= William Ashe (1647–1713) =

English politician

William Ashe (17 November 1647 – 22 October 1713), of the Inner Temple and Heytesbury, Wiltshire, was an English politician.

==Early life==
He was born the son of Edward Ashe, of Fenchurch Street, London, who was MP for Heytesbury from 1640 to 1652, and Elizabeth Jolliffe, daughter of William Joliffe, brother of William Joliffe, of Leek. His paternal uncle was John Ashe, MP for Westbury and Somerset.

He was educated at the Inner Temple, (1652) and St Edmund Hall, Oxford, where he matriculated in 1664.

==Career==
He succeeded his father in 1656 to his estates, including the Heytesbury estate in Wiltshire, rebuilding Heytesbury House in c. 1700.

===Political career===
He was a Member (MP) of the Parliament of England for Heytesbury on 8 October 1668, March 1679, October 1679, 1681, 1685, 1689, 1690, 1695, 1698 and January 1701 and for Wiltshire in December 1701.

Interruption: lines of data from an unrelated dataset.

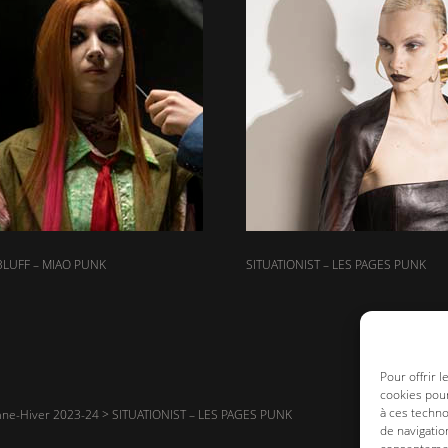
LUFF – MIAO PUNK
SITUATIONIST – LES PAGES PUNK
Pour offrir 
cookies pour
à ces techn
ne-Hiver 2023-24
>
SITUATIONIST – LES PAGES PUNK
de navigatio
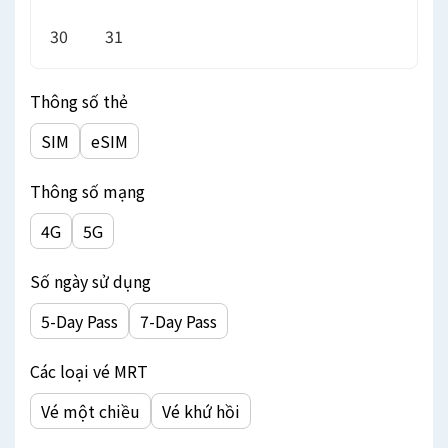
30
31
Thông số thẻ
SIM
eSIM
Thông số mạng
4G
5G
Số ngày sử dụng
5-Day Pass
7-Day Pass
Các loại vé MRT
Vé một chiều
Vé khứ hồi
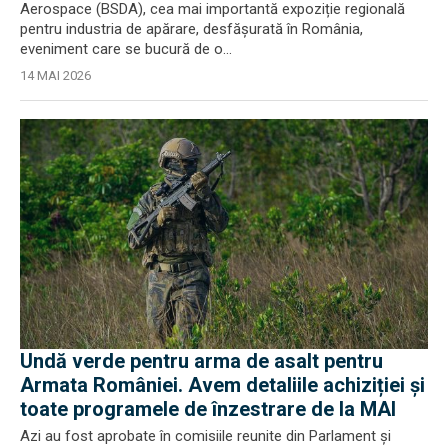
Aerospace (BSDA), cea mai importantă expoziție regională
pentru industria de apărare, desfășurată în România,
eveniment care se bucură de o...
14 MAI 2026
Undă verde pentru arma de asalt pentru
Armata României. Avem detaliile achiziției și
toate programele de înzestrare de la MAI
Azi au fost aprobate în comisiile reunite din Parlament și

He was also a Commissioner for assessment for Wiltshire from 1673 to 1680, for Kent from 1677 to 1680, and for Kent and Wiltshire from 1689 to 1690, he was a Justice of the Peace from 1689 to his death and a Deputy Lieutenant by 1701, probably to his death.

==Personal life==
He married twice; firstly in 1670, Anne Popham, the daughter of Gen. Alexander Popham of Littlecote, Wiltshire, with whom he had four sons and a daughter, including:

- Edward Ashe (c. 1673–1748), MP for Heytesbury; he married Frances Luttrell in 1710.
- William Ashe (b. 1675), a merchant who was also MP for Heytesbury.
- Alexander Ashe (b. 1677)
- John Ashe (b. 1681)
- Elizabeth Ashe (1682–1768), who married Pierce à Court, also MP for Heytesbury.
- Laetitia Ashe, who married Thomas Penruddocke, son of Thomas Penruddocke, MP for Wilton.

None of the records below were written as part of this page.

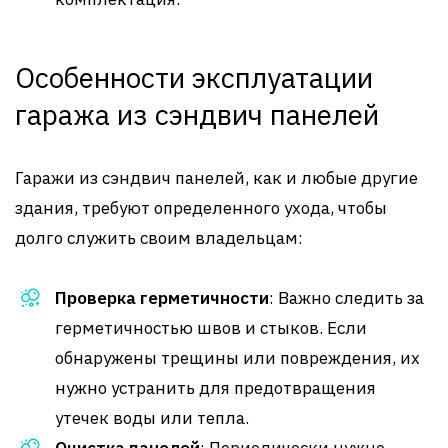
Особенности эксплуатации
гаража из сэндвич панелей
Гаражи из сэндвич панелей, как и любые другие
здания, требуют определенного ухода, чтобы
долго служить своим владельцам:
Проверка герметичности
: Важно следить за
герметичностью швов и стыков. Если
обнаружены трещины или повреждения, их
нужно устранить для предотвращения
утечек воды или тепла.
Очистка панелей
: Периодически нужно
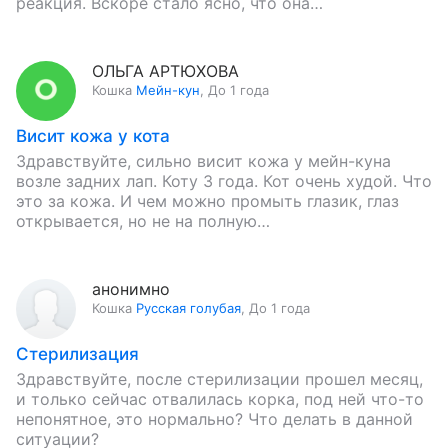
реакция. Вскоре стало ясно, что она…
ОЛЬГА АРТЮХОВА
Кошка
Мейн-кун
,
До 1 года
Висит кожа у кота
Здравствуйте, сильно висит кожа у мейн-куна
возле задних лап. Коту 3 года. Кот очень худой. Что
это за кожа. И чем можно промыть глазик, глаз
открывается, но не на полную…
анонимно
Кошка
Русская голубая
,
До 1 года
Стерилизация
Здравствуйте, после стерилизации прошел месяц,
и только сейчас отвалилась корка, под ней что-то
непонятное, это нормально? Что делать в данной
ситуации?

He married, secondly, to Mary ( Rivett), Lady Appleton, the daughter of John Rivett, Skinner, of London and the widow of Sir Henry Appleton, 4th Baronet of South Benfleet, Essex.

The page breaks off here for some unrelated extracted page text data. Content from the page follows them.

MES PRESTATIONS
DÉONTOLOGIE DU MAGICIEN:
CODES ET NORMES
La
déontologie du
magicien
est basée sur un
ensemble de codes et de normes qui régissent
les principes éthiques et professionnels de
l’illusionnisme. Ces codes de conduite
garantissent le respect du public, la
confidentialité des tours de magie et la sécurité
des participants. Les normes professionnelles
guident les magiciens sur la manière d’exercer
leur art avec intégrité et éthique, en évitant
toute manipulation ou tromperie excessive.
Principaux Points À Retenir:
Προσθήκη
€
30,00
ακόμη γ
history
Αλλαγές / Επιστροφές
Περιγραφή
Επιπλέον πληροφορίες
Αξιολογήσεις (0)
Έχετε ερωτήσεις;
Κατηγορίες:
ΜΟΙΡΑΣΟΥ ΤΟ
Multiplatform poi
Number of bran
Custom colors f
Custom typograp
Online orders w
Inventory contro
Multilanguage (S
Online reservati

He died in 1713 and was buried at Heytesbury. He was succeeded by his son Edward.

===Descendants===
Through his daughter Elizabeth, he was a grandfather of Pierce Ashe-à Court (c. 1707–1768), and William Ashe-à Court (c. 1708–1781), who married Annabella Vernon (a daughter of Thomas Vernon, MP for Whitchurch, and granddaughter of Sir Thomas Vernon).